Urban Compost
October 25, 2004 9:07 PM   Subscribe

SolidWasteFilter (oh boy!):
How to deal with compost in an urban setting.

So, I'm a single guy living by myself, which means I don't generate a lot of garbage. Problem is, when I need to dispose of something "wet" (veggie trimmings, plate scrapings), I don't have a disposal, so it all ends up going into the trash. Since I only generate enough garbage to fill up the can every two weeks or so, I can't leave this waste in there without generating quite a stink. I would consider composting, but I don't really have a backyard of any sort to do it in. Is there some secret to getting rid of solid waste of this sort? What else can I do with it? Smaller trash can that I can empty more often? Nifty laser incineration machine (omg plz say this exists)?
posted by Hackworth to Home & Garden (12 answers total)
 
If you don't mind the extra work you could start a worm bin. That still excludes meat scraps and cheese, but most other things can go in it. You do end up with compost & castings (em, worm poop), but not huge amounts of it. Trust me - it's gardening gold and you should have no trouble getting rid of it if you don't keep it.
posted by O9scar at 9:51 PM on October 25, 2004


Toss trash out twice a week regardless of the trash level, or at the very least once a week.
posted by riffola at 9:52 PM on October 25, 2004


yeah, i'm trying to reduce waste here. i'd hate to add more plastic trash bags to landfill, and I reserve the paper bags for recycling.

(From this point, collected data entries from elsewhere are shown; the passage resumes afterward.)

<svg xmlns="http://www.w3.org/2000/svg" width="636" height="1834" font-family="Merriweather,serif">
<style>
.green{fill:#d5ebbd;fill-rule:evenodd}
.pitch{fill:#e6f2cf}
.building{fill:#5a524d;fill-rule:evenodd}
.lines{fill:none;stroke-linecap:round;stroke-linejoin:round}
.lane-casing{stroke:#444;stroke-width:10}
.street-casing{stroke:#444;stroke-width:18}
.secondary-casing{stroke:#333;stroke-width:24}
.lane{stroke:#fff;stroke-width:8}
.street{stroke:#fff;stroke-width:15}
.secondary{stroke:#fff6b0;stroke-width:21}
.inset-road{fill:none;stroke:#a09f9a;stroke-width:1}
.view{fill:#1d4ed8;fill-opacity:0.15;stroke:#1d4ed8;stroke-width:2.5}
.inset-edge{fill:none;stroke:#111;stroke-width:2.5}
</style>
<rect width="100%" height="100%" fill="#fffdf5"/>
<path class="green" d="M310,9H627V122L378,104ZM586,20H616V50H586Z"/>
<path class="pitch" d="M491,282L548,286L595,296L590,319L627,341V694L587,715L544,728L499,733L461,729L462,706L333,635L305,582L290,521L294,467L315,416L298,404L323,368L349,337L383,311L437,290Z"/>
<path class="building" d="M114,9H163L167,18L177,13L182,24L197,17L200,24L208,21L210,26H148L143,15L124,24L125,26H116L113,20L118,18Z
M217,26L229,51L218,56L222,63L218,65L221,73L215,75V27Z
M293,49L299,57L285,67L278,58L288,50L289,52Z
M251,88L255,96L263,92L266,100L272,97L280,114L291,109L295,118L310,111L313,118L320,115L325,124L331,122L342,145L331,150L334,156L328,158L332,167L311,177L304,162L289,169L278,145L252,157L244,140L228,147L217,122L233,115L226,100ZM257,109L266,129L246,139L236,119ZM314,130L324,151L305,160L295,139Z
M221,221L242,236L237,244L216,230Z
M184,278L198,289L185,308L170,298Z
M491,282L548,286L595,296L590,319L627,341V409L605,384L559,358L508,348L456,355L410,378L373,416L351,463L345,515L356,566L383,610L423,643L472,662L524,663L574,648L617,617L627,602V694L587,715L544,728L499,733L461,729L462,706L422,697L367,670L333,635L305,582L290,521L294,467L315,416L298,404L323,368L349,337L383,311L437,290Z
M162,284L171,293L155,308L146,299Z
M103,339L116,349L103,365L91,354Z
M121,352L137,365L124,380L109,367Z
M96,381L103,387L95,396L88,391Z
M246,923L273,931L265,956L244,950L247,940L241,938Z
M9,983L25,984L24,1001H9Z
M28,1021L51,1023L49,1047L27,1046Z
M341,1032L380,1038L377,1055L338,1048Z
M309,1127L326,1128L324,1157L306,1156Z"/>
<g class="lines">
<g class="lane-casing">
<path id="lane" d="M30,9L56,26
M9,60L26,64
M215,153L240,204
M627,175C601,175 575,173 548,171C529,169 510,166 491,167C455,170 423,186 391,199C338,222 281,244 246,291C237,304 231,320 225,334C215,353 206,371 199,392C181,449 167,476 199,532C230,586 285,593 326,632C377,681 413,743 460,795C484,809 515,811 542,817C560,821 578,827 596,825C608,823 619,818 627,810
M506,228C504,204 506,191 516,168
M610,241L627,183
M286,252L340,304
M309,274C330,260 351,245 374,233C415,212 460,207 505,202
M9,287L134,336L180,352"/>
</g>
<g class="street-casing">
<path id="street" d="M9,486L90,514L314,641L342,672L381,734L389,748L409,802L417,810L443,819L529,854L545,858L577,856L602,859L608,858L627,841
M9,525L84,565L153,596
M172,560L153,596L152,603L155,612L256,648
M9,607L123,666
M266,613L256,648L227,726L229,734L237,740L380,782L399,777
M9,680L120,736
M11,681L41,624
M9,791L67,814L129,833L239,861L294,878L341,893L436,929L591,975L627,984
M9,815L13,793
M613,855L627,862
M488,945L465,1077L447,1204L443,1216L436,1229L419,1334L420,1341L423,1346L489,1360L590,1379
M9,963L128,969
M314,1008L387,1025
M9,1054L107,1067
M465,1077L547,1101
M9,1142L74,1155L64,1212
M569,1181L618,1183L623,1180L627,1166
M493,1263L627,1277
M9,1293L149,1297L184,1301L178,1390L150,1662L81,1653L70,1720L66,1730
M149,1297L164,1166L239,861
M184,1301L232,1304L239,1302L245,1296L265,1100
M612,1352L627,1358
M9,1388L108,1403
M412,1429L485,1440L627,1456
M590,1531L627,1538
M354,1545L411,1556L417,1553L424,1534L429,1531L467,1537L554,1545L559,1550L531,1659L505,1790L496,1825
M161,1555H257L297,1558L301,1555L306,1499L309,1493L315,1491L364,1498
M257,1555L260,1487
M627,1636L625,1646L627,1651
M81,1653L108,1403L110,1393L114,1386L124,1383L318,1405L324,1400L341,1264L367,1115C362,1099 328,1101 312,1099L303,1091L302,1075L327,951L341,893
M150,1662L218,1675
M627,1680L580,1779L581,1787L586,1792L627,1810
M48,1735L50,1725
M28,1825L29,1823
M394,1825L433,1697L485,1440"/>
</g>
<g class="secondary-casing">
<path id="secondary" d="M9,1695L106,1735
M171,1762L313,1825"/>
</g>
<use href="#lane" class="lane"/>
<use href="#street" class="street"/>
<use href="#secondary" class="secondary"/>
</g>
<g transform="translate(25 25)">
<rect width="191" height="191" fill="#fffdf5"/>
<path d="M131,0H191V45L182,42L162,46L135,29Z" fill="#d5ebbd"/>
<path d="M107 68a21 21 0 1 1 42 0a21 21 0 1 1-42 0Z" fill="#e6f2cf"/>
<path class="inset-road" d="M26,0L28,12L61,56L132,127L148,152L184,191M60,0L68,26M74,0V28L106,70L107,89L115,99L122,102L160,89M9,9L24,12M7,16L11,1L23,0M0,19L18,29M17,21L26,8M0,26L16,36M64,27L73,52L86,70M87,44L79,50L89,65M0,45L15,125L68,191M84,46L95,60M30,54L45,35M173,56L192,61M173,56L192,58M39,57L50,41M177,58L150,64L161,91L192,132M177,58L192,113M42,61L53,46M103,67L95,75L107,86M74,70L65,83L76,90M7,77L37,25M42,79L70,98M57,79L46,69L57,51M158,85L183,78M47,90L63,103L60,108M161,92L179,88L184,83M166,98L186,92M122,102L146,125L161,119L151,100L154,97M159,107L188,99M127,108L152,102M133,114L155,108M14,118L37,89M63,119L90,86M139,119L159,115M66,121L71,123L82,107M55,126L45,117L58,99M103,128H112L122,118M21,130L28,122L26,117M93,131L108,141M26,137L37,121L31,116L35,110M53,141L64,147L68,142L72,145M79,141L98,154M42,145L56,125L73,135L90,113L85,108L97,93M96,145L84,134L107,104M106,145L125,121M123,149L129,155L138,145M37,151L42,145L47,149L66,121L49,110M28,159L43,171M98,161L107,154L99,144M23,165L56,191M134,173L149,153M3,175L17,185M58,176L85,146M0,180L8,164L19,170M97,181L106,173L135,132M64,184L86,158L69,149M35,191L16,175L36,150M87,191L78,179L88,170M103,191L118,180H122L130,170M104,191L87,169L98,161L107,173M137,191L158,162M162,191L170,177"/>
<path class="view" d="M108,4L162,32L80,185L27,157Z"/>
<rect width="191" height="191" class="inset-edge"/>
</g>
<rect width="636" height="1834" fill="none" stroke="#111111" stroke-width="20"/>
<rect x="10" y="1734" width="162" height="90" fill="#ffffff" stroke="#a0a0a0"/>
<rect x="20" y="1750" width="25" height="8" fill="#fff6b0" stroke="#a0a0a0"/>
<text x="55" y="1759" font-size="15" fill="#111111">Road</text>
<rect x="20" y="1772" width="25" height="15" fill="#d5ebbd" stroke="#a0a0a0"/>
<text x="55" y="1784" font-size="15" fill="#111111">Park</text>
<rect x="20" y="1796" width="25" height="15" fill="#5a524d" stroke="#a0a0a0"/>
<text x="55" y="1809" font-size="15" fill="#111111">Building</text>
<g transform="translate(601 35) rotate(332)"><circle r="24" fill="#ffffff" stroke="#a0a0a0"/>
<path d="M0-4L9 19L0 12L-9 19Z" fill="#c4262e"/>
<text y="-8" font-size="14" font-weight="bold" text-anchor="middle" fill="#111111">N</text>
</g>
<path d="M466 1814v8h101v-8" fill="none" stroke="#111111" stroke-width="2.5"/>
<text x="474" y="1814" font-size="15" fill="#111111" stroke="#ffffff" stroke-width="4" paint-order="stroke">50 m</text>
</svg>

worm bin...hmm. how much else would I have to provide to keep 'em alive? I sometimes go a while without cooking food at home. I have a feeling they'd be more likely to end up like my plants: dead.
posted by Hackworth at 10:01 PM on October 25, 2004


As a single urban guy myself, I find that my shopping habits leave me with a lot of little plastic grocery bags. I keep them under the sink and rather than putting organic garbage right in the big 33-gallon trash bin I tie each meal's up in a little bag and put that in. The big bag fills up and gets dumped every week or ten days and never smells.
posted by nicwolff at 10:47 PM on October 25, 2004


Get a second, small trash can just for organic matter. A step can with a nice heavy lid will keep the room from smelling like your garbage.
posted by jjg at 12:13 AM on October 26, 2004


Do you have a fire escape? My girlfriend and I got a small compost pail (it was about $40- email me if you're interested and I'll see if I can dig up the info) last spring that we kept on ours. Worked great for a while, but the summer heat and humidity brought maggots, so we put it on hold. We're going to start it back up again now that the weather is cooling off.
posted by mkultra at 3:24 AM on October 26, 2004


We had a worm bin for a while in Seattle. It's pretty tough to kill the worms as long as you pay attention to the moisture level. There's a great book called Worms Eat My Garbage which is a good intro to how to do it. As far as non-stinky trash goes, two things we do to help that are 1) keeping all veggie ends that are non disgusting in a plastic bag in the freezer and cook them all down into veggie stock once every month or so. 2) anything that has the potential for quick rotting and stinking [especially chicken and dairy products] goes into a little container in the freezer and gets taken out with the trash right before the trash goes to the curb. We also keep recycling bins right next to the trash cans and have found that if we agressively recycle everything that is recyclable, we can get by with a much smaller trash can which then we can take out more often.
posted by jessamyn at 5:24 AM on October 26, 2004


hmm, in the freezer. not a bad idea. I have a bunch of those cheap ziplock reusable containers, which would probably be the perfect size.
posted by Hackworth at 10:29 AM on October 26, 2004


have you tried disabling extensions?
posted by the_ill_gino at 10:59 AM on October 26, 2004


We have this kitchen compost bin. They also sell a Kitchen compost crock. There is a charcoal filter on the vented top. We have no smell problems.
posted by putzface_dickman at 12:01 PM on October 26, 2004


activated charcoal filters, another excellent idea. thanks.

also: disabling kitchen extensions got rid of the smell, but I just can't live without that kegerator applet. plus, now I can't print!
posted by Hackworth at 12:56 PM on October 26, 2004


A quick note about the filters. Yeah, they work nicely when the composter is closed, but as soon as you open it to put new scraps in, it's like something died in your apartment. Keep it near a window!!!!